These are key findings of the Butler Report into the gathering and use of intelligence by the British government in the run-up to the war in Iraq.
In March 2002 the intelligence available was "insufficiently robust" to prove Iraq was in breach of UN resolutions.
Validation of intelligence sources since the war has "thrown doubt" on a high proportion of these sources.
Some of the intelligence about Iraq's weapons of mass destruction was "seriously flawed" and "open to doubt".

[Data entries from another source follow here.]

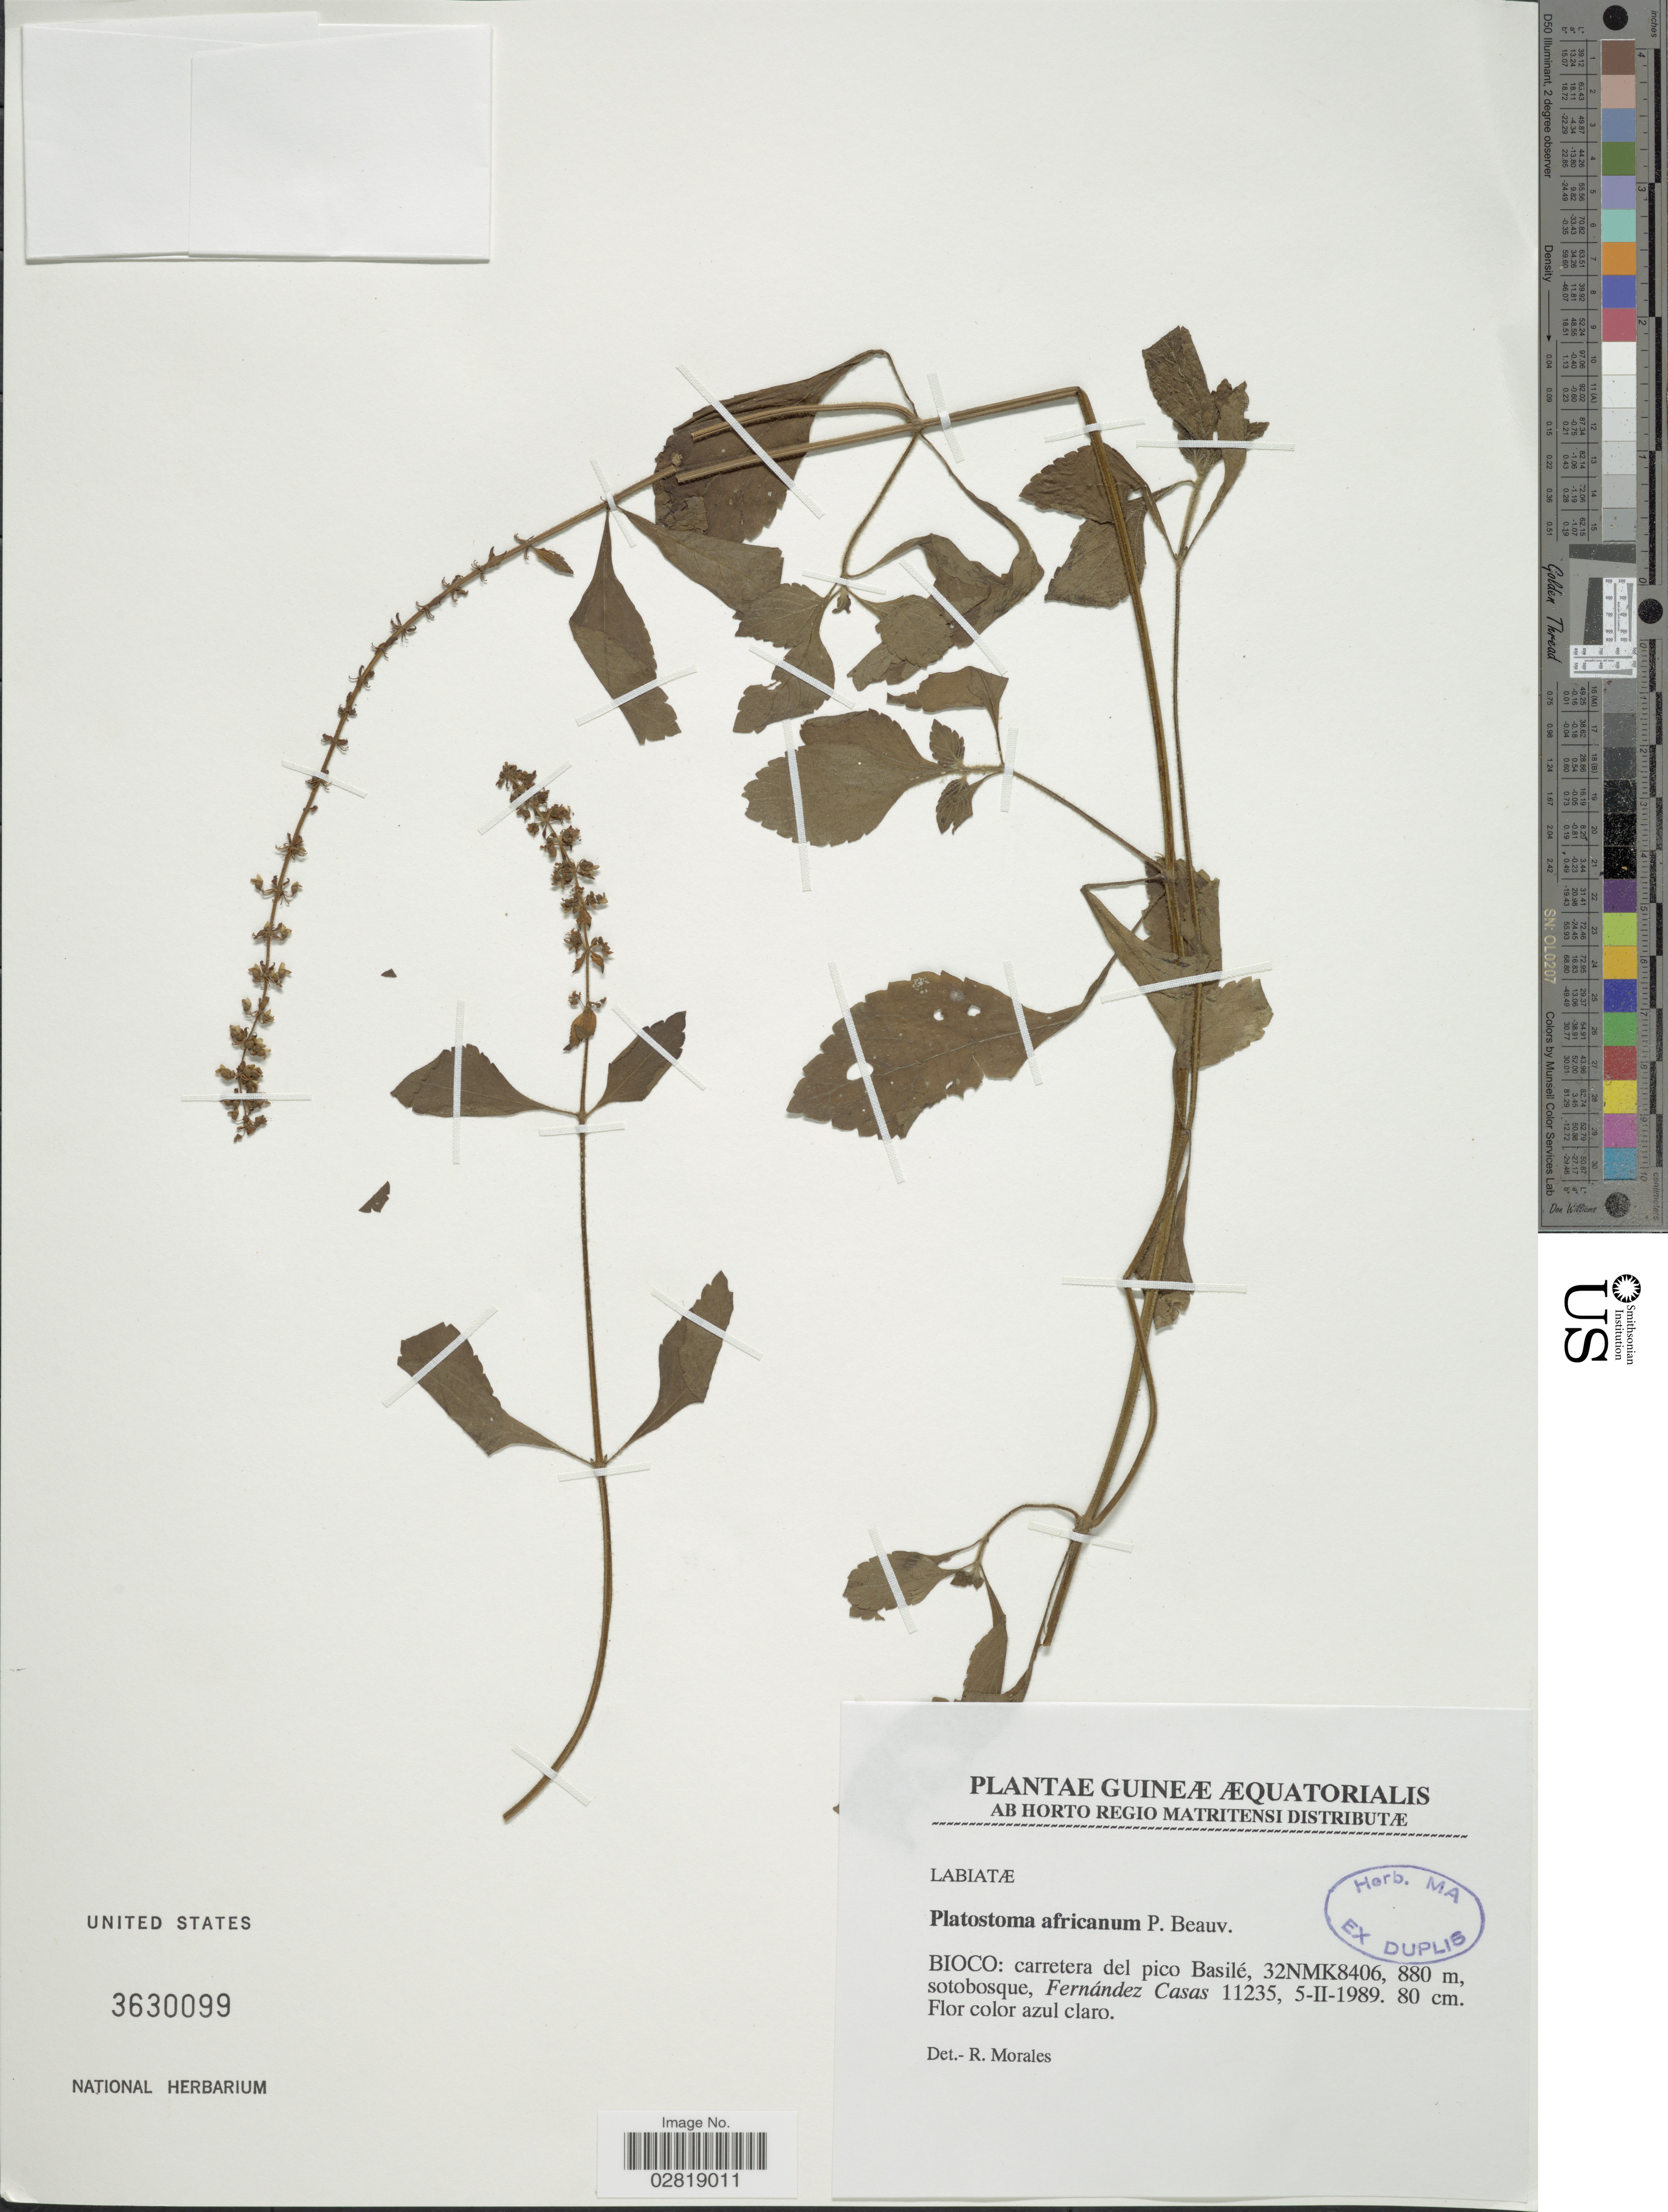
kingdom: Plantae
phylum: Tracheophyta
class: Magnoliopsida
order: Lamiales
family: Lamiaceae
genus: Platostoma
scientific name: Platostoma africanum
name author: P. Beauv.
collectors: F. Casas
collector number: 11235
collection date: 1989-02-05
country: Equatorial Guinea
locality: Guineæ Æquatorialis. Bioco: carretera del pico Basilé, 32NMK8406.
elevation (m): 880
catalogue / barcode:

The Joint Intelligence Committee should not have included the "45-minute" claim in the Iraq dossier without stating what exactly it referred to.
However, no evidence was found of "deliberate distortion" of the intelligence material, or of "culpable negligence".
The language of the government's dossier on Iraq's weapons may have left readers with the impression that there was "fuller and firmer" intelligence behind its judgments than was the case.
Mr Tony Blair's statement to MPs on the day the dossier was published may have reinforced this impression.
The judgments in the dossier went to the "outer limits", although not beyond the intelligence available.
Making it public that the Joint Intelligence Committee had authorship of the Iraq dossier was a "mistaken judgment".
This resulted in more weight being placed on the intelligence than it could bear.
John Scarlett, the head of the JIC in the run-up to the Iraq war, should not resign.
It would be a "rash person" who claimed that stocks of biological or chemical weapons would never be found in Iraq.
No evidence was found that the motive of the British government for initiating military action in Iraq was securing continued access to oil supplies.
The report raised concern about the "informality and circumscribed character" of the government's policy-making procedures towards Iraq.